#### Exercise directions
Only the lines from the top of the material through the line containing "pinky mcp: (334, 295)" should be restated, each one exactly.
* * * *
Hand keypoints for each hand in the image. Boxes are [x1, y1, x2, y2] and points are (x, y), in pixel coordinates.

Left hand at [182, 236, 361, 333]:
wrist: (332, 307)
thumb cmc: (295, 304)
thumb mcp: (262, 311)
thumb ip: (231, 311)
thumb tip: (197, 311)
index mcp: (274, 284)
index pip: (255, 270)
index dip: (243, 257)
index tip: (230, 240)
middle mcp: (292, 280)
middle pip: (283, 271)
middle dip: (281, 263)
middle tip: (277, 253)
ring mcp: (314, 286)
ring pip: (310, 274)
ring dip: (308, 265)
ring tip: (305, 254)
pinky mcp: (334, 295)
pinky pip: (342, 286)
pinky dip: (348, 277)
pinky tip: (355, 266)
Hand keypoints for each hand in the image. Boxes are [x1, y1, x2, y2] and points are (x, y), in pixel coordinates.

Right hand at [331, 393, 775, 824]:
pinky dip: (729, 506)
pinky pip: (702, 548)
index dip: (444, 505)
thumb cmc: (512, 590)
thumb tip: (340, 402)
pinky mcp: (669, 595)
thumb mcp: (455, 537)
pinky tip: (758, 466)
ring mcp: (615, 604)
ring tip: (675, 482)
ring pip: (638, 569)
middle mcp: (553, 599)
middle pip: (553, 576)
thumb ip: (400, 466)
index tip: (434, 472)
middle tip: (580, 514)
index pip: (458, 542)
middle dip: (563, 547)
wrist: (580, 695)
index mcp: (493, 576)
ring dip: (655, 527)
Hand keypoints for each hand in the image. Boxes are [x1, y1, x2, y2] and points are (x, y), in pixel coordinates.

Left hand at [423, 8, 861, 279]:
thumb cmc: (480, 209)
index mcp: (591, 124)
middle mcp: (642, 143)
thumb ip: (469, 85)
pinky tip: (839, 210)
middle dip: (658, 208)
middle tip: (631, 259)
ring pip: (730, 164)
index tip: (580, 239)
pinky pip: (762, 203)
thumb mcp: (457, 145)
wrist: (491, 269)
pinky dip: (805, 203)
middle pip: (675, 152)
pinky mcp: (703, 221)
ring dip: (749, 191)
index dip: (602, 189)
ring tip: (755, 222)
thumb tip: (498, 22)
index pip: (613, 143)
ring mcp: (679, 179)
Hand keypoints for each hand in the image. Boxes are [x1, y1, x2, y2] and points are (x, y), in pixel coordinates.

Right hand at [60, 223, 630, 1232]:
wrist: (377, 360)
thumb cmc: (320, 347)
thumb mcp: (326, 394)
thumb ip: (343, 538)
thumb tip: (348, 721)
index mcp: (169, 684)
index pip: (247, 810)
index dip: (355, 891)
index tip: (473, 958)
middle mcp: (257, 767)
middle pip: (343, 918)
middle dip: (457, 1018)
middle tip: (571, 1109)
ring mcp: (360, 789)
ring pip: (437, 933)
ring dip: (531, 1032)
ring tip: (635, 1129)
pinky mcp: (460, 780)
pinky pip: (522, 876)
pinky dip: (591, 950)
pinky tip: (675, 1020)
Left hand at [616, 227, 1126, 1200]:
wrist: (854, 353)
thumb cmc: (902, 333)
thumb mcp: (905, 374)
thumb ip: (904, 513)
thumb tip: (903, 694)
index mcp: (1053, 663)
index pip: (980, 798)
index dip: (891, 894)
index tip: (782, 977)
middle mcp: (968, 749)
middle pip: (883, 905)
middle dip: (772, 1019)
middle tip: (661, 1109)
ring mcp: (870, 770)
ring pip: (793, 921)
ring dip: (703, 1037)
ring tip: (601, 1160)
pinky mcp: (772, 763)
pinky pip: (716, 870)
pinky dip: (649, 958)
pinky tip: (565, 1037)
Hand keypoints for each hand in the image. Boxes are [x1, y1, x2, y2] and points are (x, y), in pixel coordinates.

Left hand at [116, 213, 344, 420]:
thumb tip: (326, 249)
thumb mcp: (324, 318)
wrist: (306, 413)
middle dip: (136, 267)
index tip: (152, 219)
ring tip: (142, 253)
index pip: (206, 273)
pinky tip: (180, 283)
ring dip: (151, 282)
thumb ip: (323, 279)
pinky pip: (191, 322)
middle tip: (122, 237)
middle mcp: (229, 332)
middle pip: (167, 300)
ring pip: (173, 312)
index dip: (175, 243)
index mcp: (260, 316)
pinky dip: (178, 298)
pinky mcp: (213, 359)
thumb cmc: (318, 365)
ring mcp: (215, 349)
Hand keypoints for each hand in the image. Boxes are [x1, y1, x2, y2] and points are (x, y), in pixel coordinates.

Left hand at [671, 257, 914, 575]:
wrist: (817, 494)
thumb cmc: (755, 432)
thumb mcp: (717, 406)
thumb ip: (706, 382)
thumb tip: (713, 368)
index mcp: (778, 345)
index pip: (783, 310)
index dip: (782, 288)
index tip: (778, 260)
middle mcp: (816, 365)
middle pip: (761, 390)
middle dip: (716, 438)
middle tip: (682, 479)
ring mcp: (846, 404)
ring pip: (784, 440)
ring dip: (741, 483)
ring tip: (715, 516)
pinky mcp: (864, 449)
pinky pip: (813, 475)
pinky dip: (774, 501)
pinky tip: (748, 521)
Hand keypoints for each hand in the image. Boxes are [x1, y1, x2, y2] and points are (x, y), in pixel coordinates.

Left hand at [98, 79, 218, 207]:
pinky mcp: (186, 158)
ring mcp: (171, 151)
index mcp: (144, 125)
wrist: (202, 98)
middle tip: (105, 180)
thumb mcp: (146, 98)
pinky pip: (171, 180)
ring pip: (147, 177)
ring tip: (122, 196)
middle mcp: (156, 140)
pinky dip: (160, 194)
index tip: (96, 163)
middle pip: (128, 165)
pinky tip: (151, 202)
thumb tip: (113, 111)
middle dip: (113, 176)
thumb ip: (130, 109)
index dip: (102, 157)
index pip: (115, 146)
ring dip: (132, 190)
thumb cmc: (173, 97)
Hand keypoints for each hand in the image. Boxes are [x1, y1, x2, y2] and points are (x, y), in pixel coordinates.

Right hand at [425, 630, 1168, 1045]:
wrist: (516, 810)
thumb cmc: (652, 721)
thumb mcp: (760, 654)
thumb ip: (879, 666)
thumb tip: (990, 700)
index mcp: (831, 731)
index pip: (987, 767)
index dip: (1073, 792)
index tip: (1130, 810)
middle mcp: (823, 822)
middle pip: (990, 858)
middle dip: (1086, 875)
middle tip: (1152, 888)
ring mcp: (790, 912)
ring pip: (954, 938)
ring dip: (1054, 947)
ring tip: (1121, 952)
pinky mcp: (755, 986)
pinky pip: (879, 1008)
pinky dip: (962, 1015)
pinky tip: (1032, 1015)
* * * *
#### Written response
Hand keypoints for each hand in the image. Boxes are [x1, y1, x2, y2] and points are (x, y), in pixel coordinates.

Left hand at [182, 236, 361, 333]:
wrist: (332, 307)
thumb cmc: (295, 304)
thumb mcp: (262, 311)
thumb ip: (231, 311)
thumb tip: (197, 311)
index mcp: (274, 284)
index pip: (255, 270)
index dip: (243, 257)
index tip: (230, 240)
middle mcp: (292, 280)
middle pip: (283, 271)
middle dip: (281, 263)
middle tip: (277, 253)
ring mcp: (314, 286)
ring pip: (310, 274)
ring dip: (308, 265)
ring tip: (305, 254)
pinky mcp: (334, 295)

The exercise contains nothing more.